▶ What you will do: Every line containing "inputs" should be copied out. Go through the entries and find them.
#### Data for this exercise ####
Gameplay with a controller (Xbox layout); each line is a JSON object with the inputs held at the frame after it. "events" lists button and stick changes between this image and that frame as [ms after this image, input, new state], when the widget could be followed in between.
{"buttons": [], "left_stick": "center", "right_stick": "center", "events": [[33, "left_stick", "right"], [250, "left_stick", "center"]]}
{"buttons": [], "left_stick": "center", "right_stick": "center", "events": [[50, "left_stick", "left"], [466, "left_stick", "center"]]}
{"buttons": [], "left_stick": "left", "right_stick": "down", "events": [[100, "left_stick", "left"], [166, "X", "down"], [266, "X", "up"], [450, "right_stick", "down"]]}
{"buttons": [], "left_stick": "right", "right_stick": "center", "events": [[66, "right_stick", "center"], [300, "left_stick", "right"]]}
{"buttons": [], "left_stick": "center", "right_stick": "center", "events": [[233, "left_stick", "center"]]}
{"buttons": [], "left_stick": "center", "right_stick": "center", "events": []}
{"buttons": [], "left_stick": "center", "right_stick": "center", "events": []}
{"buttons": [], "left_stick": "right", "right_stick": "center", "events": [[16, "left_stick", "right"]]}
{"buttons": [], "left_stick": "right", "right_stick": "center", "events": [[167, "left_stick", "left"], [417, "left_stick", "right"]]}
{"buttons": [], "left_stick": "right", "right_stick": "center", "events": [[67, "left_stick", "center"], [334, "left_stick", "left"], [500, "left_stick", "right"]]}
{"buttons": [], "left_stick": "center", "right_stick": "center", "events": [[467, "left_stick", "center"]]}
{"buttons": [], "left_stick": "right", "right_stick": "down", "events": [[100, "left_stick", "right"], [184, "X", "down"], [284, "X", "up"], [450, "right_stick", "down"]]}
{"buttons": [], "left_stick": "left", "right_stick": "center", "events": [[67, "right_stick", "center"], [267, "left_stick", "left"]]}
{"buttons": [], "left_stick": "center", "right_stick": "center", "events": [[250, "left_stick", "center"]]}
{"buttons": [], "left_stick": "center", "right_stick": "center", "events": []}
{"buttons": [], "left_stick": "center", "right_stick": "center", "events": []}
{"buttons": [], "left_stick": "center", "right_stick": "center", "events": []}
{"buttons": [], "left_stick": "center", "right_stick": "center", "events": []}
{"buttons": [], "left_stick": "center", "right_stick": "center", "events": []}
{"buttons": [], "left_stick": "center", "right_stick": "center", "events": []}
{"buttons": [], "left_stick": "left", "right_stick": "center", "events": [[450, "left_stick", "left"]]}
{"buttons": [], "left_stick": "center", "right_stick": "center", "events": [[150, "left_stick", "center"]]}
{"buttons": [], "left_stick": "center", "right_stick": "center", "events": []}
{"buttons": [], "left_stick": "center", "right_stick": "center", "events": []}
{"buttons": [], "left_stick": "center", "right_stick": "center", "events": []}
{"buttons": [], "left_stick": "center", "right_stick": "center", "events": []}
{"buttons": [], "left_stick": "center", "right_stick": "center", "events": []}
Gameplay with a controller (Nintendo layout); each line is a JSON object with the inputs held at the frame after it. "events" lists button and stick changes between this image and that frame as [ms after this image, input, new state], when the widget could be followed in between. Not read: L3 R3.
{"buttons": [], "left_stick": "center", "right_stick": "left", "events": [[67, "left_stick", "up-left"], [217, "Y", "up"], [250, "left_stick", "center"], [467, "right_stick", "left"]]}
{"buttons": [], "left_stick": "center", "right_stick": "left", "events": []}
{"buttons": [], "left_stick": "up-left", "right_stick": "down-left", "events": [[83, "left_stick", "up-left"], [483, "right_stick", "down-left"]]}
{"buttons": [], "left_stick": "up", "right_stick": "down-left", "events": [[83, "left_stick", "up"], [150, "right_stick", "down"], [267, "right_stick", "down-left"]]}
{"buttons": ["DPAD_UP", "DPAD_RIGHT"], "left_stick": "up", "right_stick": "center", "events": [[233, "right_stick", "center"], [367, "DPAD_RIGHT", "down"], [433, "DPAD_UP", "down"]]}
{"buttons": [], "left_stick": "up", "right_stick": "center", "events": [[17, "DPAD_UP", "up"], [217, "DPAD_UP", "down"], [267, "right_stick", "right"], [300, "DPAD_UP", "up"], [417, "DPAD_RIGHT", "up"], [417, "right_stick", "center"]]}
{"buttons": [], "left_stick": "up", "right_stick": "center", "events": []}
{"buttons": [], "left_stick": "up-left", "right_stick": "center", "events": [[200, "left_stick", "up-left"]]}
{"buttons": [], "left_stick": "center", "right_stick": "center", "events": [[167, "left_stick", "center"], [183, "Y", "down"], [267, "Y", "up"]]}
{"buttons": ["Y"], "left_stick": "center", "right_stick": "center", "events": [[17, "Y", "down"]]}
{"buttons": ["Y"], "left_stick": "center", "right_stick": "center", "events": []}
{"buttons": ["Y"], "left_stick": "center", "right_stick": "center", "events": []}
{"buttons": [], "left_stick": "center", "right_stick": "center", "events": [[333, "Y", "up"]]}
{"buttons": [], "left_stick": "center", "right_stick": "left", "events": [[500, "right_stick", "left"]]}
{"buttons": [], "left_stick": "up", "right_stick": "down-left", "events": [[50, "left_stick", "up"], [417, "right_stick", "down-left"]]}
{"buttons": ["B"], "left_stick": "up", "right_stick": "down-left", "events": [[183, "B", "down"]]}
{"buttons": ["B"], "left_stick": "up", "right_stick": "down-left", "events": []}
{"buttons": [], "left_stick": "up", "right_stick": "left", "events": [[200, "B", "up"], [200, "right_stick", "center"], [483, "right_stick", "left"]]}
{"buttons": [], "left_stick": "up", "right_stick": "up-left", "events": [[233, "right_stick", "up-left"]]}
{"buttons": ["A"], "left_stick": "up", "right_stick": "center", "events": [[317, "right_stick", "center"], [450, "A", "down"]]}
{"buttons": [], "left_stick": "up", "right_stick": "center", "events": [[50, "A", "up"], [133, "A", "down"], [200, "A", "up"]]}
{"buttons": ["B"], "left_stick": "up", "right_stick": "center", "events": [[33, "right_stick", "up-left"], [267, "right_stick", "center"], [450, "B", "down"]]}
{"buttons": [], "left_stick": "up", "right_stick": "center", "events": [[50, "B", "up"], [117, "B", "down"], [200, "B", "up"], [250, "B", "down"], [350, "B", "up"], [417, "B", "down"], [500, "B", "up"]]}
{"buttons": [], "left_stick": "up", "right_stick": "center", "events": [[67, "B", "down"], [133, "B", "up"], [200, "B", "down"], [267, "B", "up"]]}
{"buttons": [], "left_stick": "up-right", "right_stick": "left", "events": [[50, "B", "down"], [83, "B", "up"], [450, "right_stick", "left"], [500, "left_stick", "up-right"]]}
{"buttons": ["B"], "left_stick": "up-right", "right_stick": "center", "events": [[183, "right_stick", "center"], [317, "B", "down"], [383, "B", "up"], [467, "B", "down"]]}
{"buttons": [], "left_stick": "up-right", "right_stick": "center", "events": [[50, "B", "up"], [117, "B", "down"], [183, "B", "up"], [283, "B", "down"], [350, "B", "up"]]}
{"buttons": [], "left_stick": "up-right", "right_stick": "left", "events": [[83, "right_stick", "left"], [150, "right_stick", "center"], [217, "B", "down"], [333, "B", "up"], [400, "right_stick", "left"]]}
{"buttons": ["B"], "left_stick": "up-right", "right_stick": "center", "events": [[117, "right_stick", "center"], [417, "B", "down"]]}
####
▶ Written response:
Gameplay with a controller (Xbox layout); each line is a JSON object with the inputs held at the frame after it. "events" lists button and stick changes between this image and that frame as [ms after this image, input, new state], when the widget could be followed in between.
Gameplay with a controller (Nintendo layout); each line is a JSON object with the inputs held at the frame after it. "events" lists button and stick changes between this image and that frame as [ms after this image, input, new state], when the widget could be followed in between. Not read: L3 R3.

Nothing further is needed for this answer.